Extracted text
No one can achieve goals alone. Here's how to avoid three mistakes that distance our would-be allies.

In my conversations with sustainability leaders throughout the years, I’ve heard varying views on what works to engage others — whether it be employees, CEOs, shareholders or your neighbor — in a productive exchange about how to build a more sustainable world.

I’ve also heard stories about what doesn’t work. Too often, well-meaning leaders try to turn the dial on sustainability within their companies, organizations or communities, but unknowingly succumb to common conversational pitfalls, undermining their hard work and good intentions.

That dilemma was the subject of a recent working paper, “Authentic Sustainability: Navigating Pitfalls, Paradoxes, and Pathways in Conversations toward a Better World,” co-written by Gabriel Grant, a doctoral candidate in leadership and sustainability at the Yale School of Forestry and Environment, and Jason Jay, director of the sustainability initiative at the MIT Sloan School of Management.  I met Grant at the GreenBiz Forum 2015, where we entered into an interesting conversation and meeting of the minds.

Grant and Jay’s work explores sustainability conversations that tend to get “stuck” in inaction, and presents ways to work around those traps to build the leadership and communications skills needed to carry effective conversations with various stakeholders.

Pitfall #1: Conversations in the language of “Others should …”

Pathway: Create a culture of acknowledgement and making authentic commitments

Often, said Grant and Jay, people have recurring conversations about sustainability that aren’t producing the results they want, many of which share a theme of what “should” be done: “Companies should invest in XYZ sustainability program because it’s the right thing to do”; “Employees should recycle at work because we all need to do our part to help save the environment”; “Shareholders should support a company’s sustainability goals because it’s how they can make a difference.”

That “should” language never works — ask anyone who’s been told or tells their kids to eat their vegetables.

To effectively engage and motivate authentic sustainable behaviors among colleagues, an alternative pathway forward is to first acknowledge the contributions that others already have made. Empower them and position oneself as there to help. In other words, “You should recycle” turns into “I noticed you printed double-sided; that’s great. Is there anything else like that you’d like to systematize at the office? I can help you make it happen.”

“Our sustainability movement today falls short of being a culture of acknowledgement,” said Grant. “We tend to be really good at making everyone wrong around us, but that doesn’t inspire others to join our cause, and in many instances creates the opposite effect.”

Others will be more willing to engage if you partner with them instead of point the “should” finger at them. Even better, Grant and Jay said making your own authentic commitments tends to be more effective at creating results than entertaining "should" conversations.

Pitfall #2: Problem-solving

Pathways: Envisioning what we really want and inviting others to do the same

Another pitfall common among sustainability conversations is the notion that sustainability is about solving problems rather than creating possibilities. When sustainability discourse purely focuses on our global environmental and social problems (resource scarcity, poverty, drought) — conversations hinge on “minimizing unsustainability.” The focus here is on survival, and the approach is rooted in scarcity.

Raw data
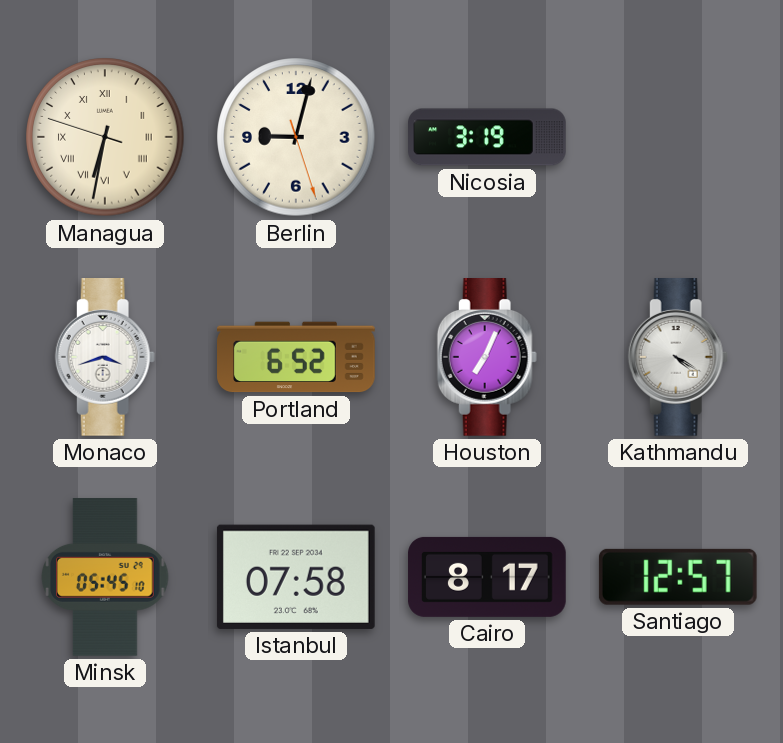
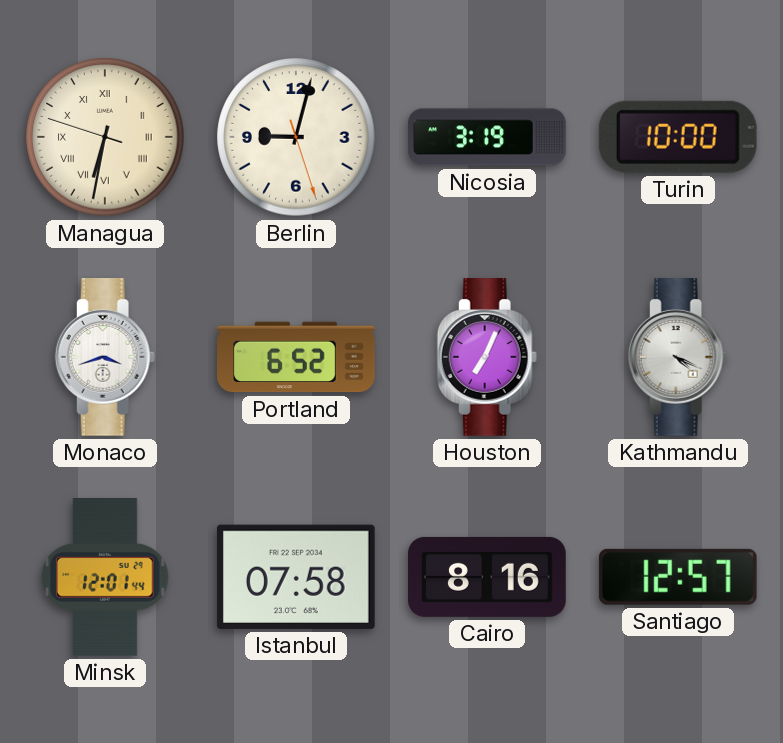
Turin: none -> 10:00
Kathmandu: 4:20 -> 4:19
Minsk: 05:45 -> 12:01
Cairo: 8:17 -> 8:16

To be done
1. Retype the passage from the article on sustainability conversations, starting at "Others will be" and ending at "rooted in scarcity.".
2. In the article on sustainability conversations, what position does Jason Jay hold?
3. Carry on the article on sustainability conversations from its final sentence.

Answers given
1.
Others will be more willing to engage if you partner with them instead of point the “should” finger at them. Even better, Grant and Jay said making your own authentic commitments tends to be more effective at creating results than entertaining "should" conversations.

Pitfall #2: Problem-solving

Pathways: Envisioning what we really want and inviting others to do the same

Another pitfall common among sustainability conversations is the notion that sustainability is about solving problems rather than creating possibilities. When sustainability discourse purely focuses on our global environmental and social problems (resource scarcity, poverty, drought) — conversations hinge on “minimizing unsustainability.” The focus here is on survival, and the approach is rooted in scarcity.

2. He is director of the sustainability initiative at the MIT Sloan School of Management.

3.
Instead of aiming to survive, Grant invited us to thrive. Informed by the work of positive psychology and positive organizational scholarship, Grant suggested sustainability can be framed as an opportunity to expand possibilities, motivate and inspire. He added that positioning sustainability in the realm of possibility is more likely to ignite people’s creativity and create opportunities for deep learning rather than inspiring them to dig in and defend the status quo.

“Sustainability is often articulated as great threats to humanity, but it’s also perhaps the ultimate opportunity to express our humanity. Focusing on the threat rather than the opportunity leaves people paralyzed rather than inspired to contribute,” said Grant.

This reminds me of an Albert Einstein quote: “We cannot solve our problems with the same thinking we used when we created them.” Sustainability, then, might transcend the current crisis and scarcity paradigm and focus on the possibility of creating a flourishing future.

A sustainability leader in a corporation, for example, could be better served by approaching sustainability as a contribution toward creating what we want to exist, rather than as a means to solve problems or diminish what we don’t want. This way, employees may view sustainability as an opportunity to create and contribute (rather than ending what they’re doing wrong). This approach is more likely to create the experience of self-determination, flourishing and support innovation at the employee level.

Pitfall #3: Seeing the forest or the trees

Pathway: Express our own ambivalence as an invitation to others to express their own

Another common tendency is to communicate sustainability as competing objectives: the health of our business vs. the health of all society, human life vs. all life, my own flourishing vs the flourishing of others, etc. That simple competing objective framework tends to be polarizing and creates an unhealthy stress for people along the sustainability journey.  We are in nested systems of parts and wholes, and the flourishing of each part is both at odds with and bound up in the flourishing of the whole. Grant and Jay called this these “part-whole paradoxes of sustainability.”

Our tendency is to try to simplify the complexity at hand by collapsing paradoxes into a competing objective framework and to say that one objective is the right objective. “I’m for the flourishing of our team; it’s those self-interested teammates who are the problem”; alternatively, “I need to stick up for myself because the company doesn’t really care about me.” “The truth is we’re all ambivalent. We all want both,” said Grant.

Allowing people to express their simultaneous desire for their own flourishing and the flourishing of the whole is a much healthier experience than picking a right and wrong objective and denying one side of our own self-expression. Standing for both at the same time is where the beautiful innovation happens and where people tend to come alive.

Grant said sustainability leaders are graceful facilitators of ambivalence; they create conversations, cultures and structures in their organizations that powerfully hold would-be contradictory objectives as healthy drivers or creative tension at the heart of the people and the organization. The experience of being in that tension, when powerfully expressed, gives people meaning and purpose and creates the conditions in which innovation can occur.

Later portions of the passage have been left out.